# Task objective
Would you tally how many lines in the records include the word "including"? Reply with the number only.

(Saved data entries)
********************

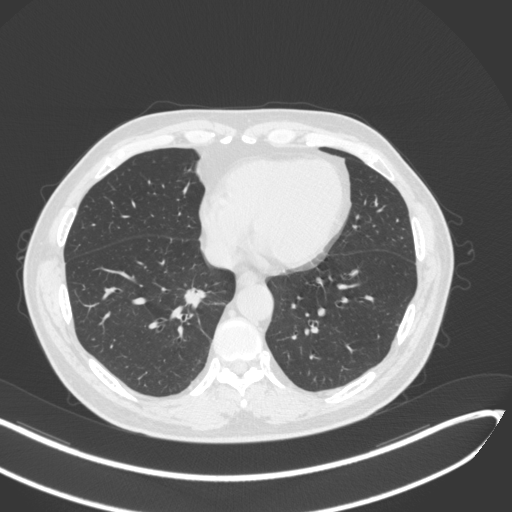
Chest CT, one axial slice; position 129 of 429 along the scan axis; reconstruction kernel B31f; 120 kVp; lung window (W 1500 / L -600 HU); 1 mm slice thickness; 512 × 512 image matrix, field of view 400 × 400 mm. Male patient, age 62 years. From the clinical record (not read from this slice): clinical TNM (as recorded): T1b N0 M0; histopathological grade: G2.
Annotated regions visible in this slice (rectangle marked by the reading radiologist):
- lung tumour (recorded histology: adenocarcinoma): bounding box <180,286,212,311> (left, top, right, bottom; pixels)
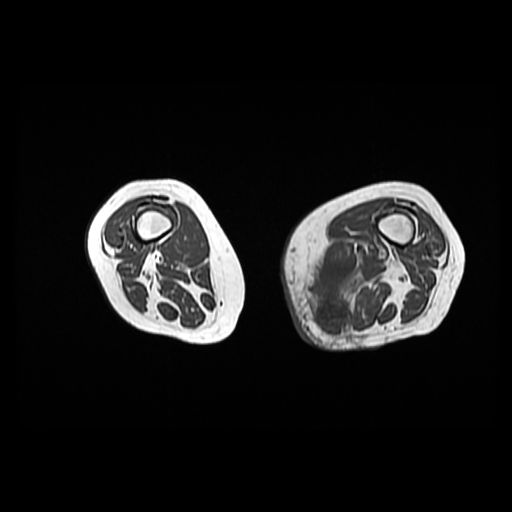
MRI of an extremity soft-tissue mass, one axial slice. Slice 23 of 42 in the series (ordered by position). 512 × 512 image matrix, field of view 420 × 420 mm. Female patient. Case-level facts recorded for this patient, not image findings: histological type: pleomorphic leiomyosarcoma; grade: high; site of the primary tumour: left thigh.
Annotated regions visible in this slice (outlined manually by an expert reader):
- gross tumour volume including surrounding oedema: bounding box (x1, y1, x2, y2) in pixels: (306, 250, 400, 334)
- gross tumour volume (mass): (315, 297, 354, 334)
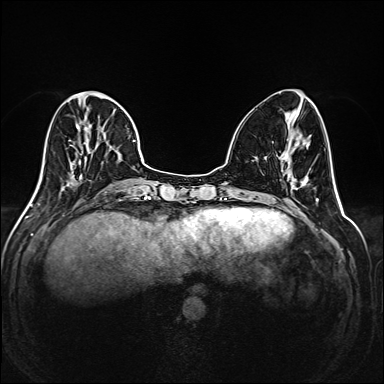
Breast MRI (dynamic contrast-enhanced), one axial slice; position 64 of 208 along the scan axis; dynamic contrast-enhanced series, time point 2 of 6 at this slice position (early post-contrast); 1.5 T; TE 2.3 ms, TR 5.2 ms; 1 mm slice thickness; 384 × 384 image matrix, field of view 320 × 320 mm. Female patient.
Structures marked on this image (semi-automatically segmented with operator editing):
- enhancing-tissue mask used for the functional tumour volume (all voxels passing the contrast-enhancement thresholds inside the analysis volume; usually the tumour): bounding box <35,91,145,195> (left, top, right, bottom; pixels)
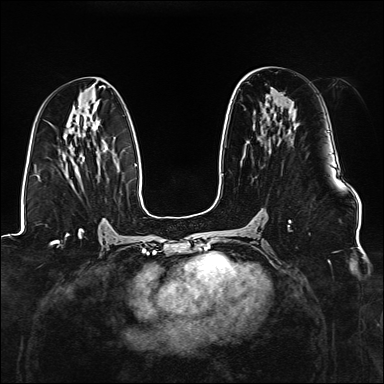
Breast MRI (dynamic contrast-enhanced), one axial slice. Slice 74 of 176 in the series (ordered by position). Dynamic contrast-enhanced series, time point 2 of 6 at this slice position (early post-contrast). 1.5 T. TE 2.3 ms, TR 5.2 ms. 1.1 mm slice thickness. 384 × 384 image matrix. Female patient.
Structures marked on this image (semi-automatically segmented with operator editing):
- enhancing-tissue mask used for the functional tumour volume (all voxels passing the contrast-enhancement thresholds inside the analysis volume; usually the tumour): bounding box (x1, y1, x2, y2) in pixels: (288, 219, 291, 229)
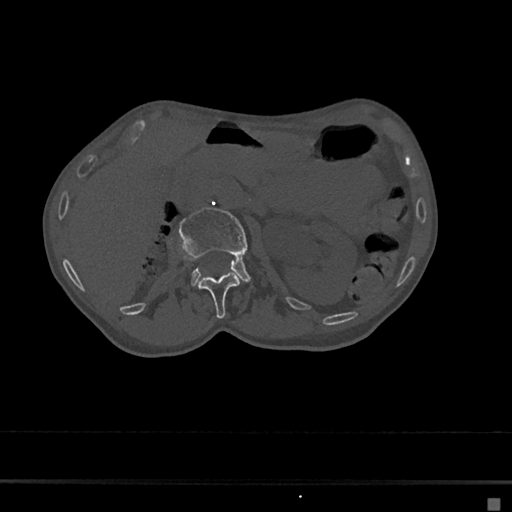
CT including the spine, one axial slice. Position 46 of 797 along the scan axis. 120 kVp. Bone window (W 1800 / L 400 HU). 0.5 mm slice thickness. 512 × 512 image matrix. Patient: female, 68 years. From the clinical record (not read from this slice): primary cancer: renal.
Structures marked on this image (semi-automatically segmented with operator editing):
- L1 vertebra: box from (x=198, y=273) to (x=239, y=319) px
- L2 vertebra: (x=179, y=207)–(x=249, y=285)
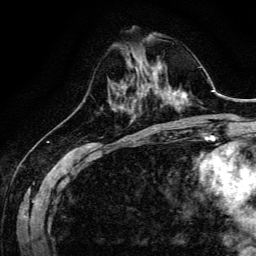
Breast MRI, one axial slice; slice 45 of 134 in the series (ordered by position); cropped to one breast; dynamic contrast-enhanced series, time point 2 of 6 at this slice position (early post-contrast); 3 T; TE 4.7 ms, TR 9 ms; 256 × 256 image matrix. Female patient.
Outlined on this slice (semi-automatic segmentation, software-assisted and operator-edited):
- enhancing-tissue mask used for the functional tumour volume (all voxels passing the contrast-enhancement thresholds inside the analysis volume; usually the tumour): box from (x=141, y=78) to (x=160, y=94) px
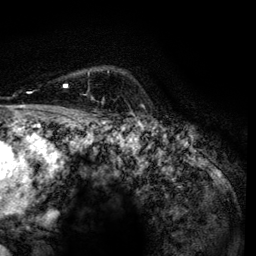
Breast MRI, one axial slice. Position 100 of 134 along the scan axis. Cropped to one breast. Dynamic contrast-enhanced series, time point 2 of 6 at this slice position (early post-contrast). 3 T. TE 4.2 ms, TR 7.9 ms. 256 × 256 image matrix. Female patient.
Annotated regions visible in this slice (semi-automatic segmentation, software-assisted and operator-edited):
- enhancing-tissue mask used for the functional tumour volume (all voxels passing the contrast-enhancement thresholds inside the analysis volume; usually the tumour): bounding box <63,72,94,99> (left, top, right, bottom; pixels)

********************

# Solved problem
2